**Problem:** Once the pictures have been set aside, copy every remaining entry exactly.
[Start of section]
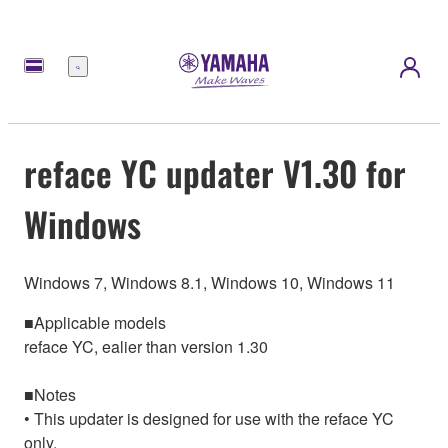
Menu
reface YC updater V1.30 for
Windows
Windows 7, Windows 8.1, Windows 10, Windows 11
■Applicable models
reface YC, ealier than version 1.30
■Notes
• This updater is designed for use with the reface YC
only.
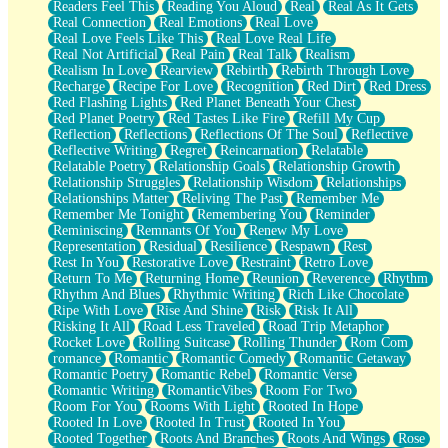
Readers Feel This
Reading You Aloud
Real
Real As It Gets
Real Connection
Real Emotions
Real Love
Real Love Feels Like This
Real Love Real Life
Real Not Artificial
Real Pain
Real Talk
Realism
Realism In Love
Rearview
Rebirth
Rebirth Through Love
Recharge
Recipe For Love
Recognition
Red Dirt
Red Dress
Red Flashing Lights
Red Planet Beneath Your Chest
Red Planet Poetry
Red Tastes Like Fire
Refill My Cup
Reflection
Reflections
Reflections Of The Soul
Reflective
Reflective Writing
Regret
Reincarnation
Relatable
Relatable Poetry
Relationship Goals
Relationship Growth
Relationship Struggles
Relationship Wisdom
Relationships
Relationships Matter
Reliving The Past
Remember Me
Remember Me Tonight
Remembering You
Reminder
Reminiscing
Remnants Of You
Renew My Love
Representation
Residual
Resilience
Respawn
Rest
Rest In You
Restorative Love
Restraint
Retro Love
Return To Me
Returning Home
Reunion
Reverence
Rhythm
Rhythm And Blues
Rhythmic Writing
Rich Like Chocolate
Ripe With Love
Rise And Shine
Risk
Risk It All
Risking It All
Road Less Traveled
Road Trip Metaphor
Rocket Love
Rolling Suitcase
Rolling Thunder
Rom Com
romance
Romantic
Romantic Comedy
Romantic Getaway
Romantic Poetry
Romantic Rebel
Romantic Verse
Romantic Writing
RomanticVibes
Room For Two
Room For You
Rooms With Light
Rooted In Hope
Rooted In Love
Rooted In Trust
Rooted In You
Rooted Together
Roots And Branches
Roots And Wings
Rose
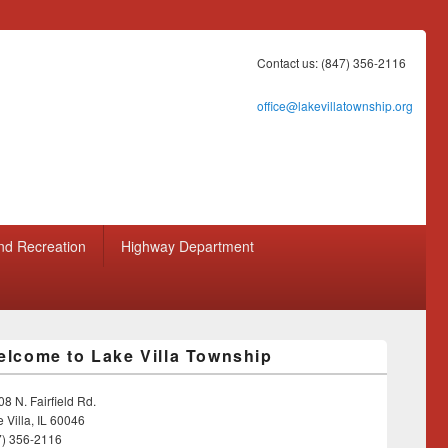
Contact us: (847) 356-2116
office@lakevillatownship.org
nd Recreation
Highway Department
lcome to Lake Villa Township
8 N. Fairfield Rd.
 Villa, IL 60046
7) 356-2116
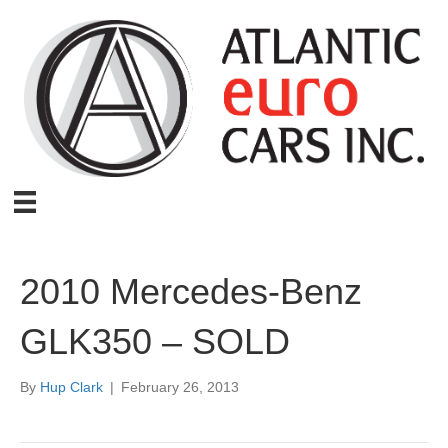
2010 Mercedes-Benz
GLK350 – SOLD
By
Hup Clark
|
February 26, 2013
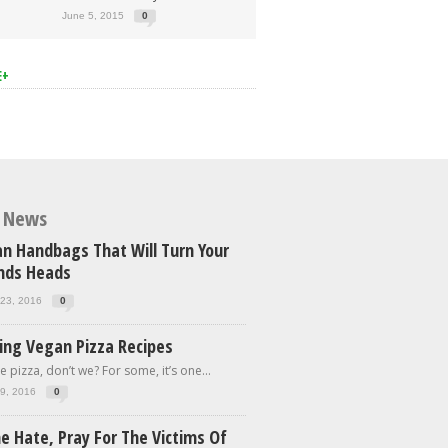
June 5, 2015
0
E+
t News
n Handbags That Will Turn Your
ends Heads
23, 2016
0
ing Vegan Pizza Recipes
e pizza, don’t we? For some, it’s one...
9, 2016
0
e Hate, Pray For The Victims Of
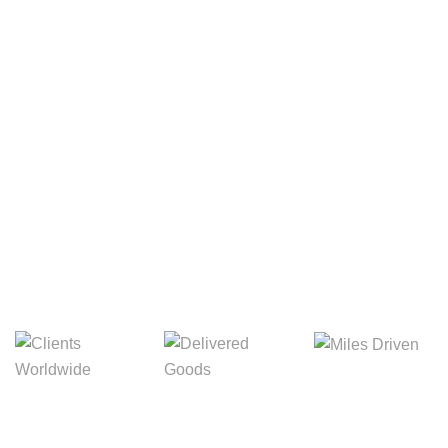
Your Package, Your Rules
Digital Freight That
Saves Your Time!
Miles Driven
Clients
Delivered Goods
Worldwide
[End of section]
**Response box:**
Menu
reface YC updater V1.30 for
Windows
Windows 7, Windows 8.1, Windows 10, Windows 11
■Applicable models
reface YC, ealier than version 1.30
■Notes
• This updater is designed for use with the reface YC
only.
Readers Feel This
Reading You Aloud
Real
Real As It Gets
Real Connection
Real Emotions
Real Love
Real Love Feels Like This
Real Love Real Life
Real Not Artificial
Real Pain
Real Talk
Realism
Realism In Love
Rearview
Rebirth
Rebirth Through Love
Recharge
Recipe For Love
Recognition
Red Dirt
Red Dress
Red Flashing Lights
Red Planet Beneath Your Chest
Red Planet Poetry
Red Tastes Like Fire
Refill My Cup
Reflection
Reflections
Reflections Of The Soul
Reflective
Reflective Writing
Regret
Reincarnation
Relatable
Relatable Poetry
Relationship Goals
Relationship Growth
Relationship Struggles
Relationship Wisdom
Relationships
Relationships Matter
Reliving The Past
Remember Me
Remember Me Tonight
Remembering You
Reminder
Reminiscing
Remnants Of You
Renew My Love
Representation
Residual
Resilience
Respawn
Rest
Rest In You
Restorative Love
Restraint
Retro Love
Return To Me
Returning Home
Reunion
Reverence
Rhythm
Rhythm And Blues
Rhythmic Writing
Rich Like Chocolate
Ripe With Love
Rise And Shine
Risk
Risk It All
Risking It All
Road Less Traveled
Road Trip Metaphor
Rocket Love
Rolling Suitcase
Rolling Thunder
Rom Com
romance
Romantic
Romantic Comedy
Romantic Getaway
Romantic Poetry
Romantic Rebel
Romantic Verse
Romantic Writing
RomanticVibes
Room For Two
Room For You
Rooms With Light
Rooted In Hope
Rooted In Love
Rooted In Trust
Rooted In You
Rooted Together
Roots And Branches
Roots And Wings
Rose
Contact us: (847) 356-2116
office@lakevillatownship.org
nd Recreation
Highway Department
lcome to Lake Villa Township
8 N. Fairfield Rd.
 Villa, IL 60046
7) 356-2116
2010 Mercedes-Benz
GLK350 – SOLD
By
Hup Clark
|
February 26, 2013
June 5, 2015
0
E+
t News
n Handbags That Will Turn Your
ends Heads
23, 2016
0
ing Vegan Pizza Recipes
e pizza, don’t we? For some, it’s one...
9, 2016
0
e Hate, Pray For The Victims Of
Your Package, Your Rules
Digital Freight That
Saves Your Time!
Miles Driven
Clients
Delivered Goods
Worldwide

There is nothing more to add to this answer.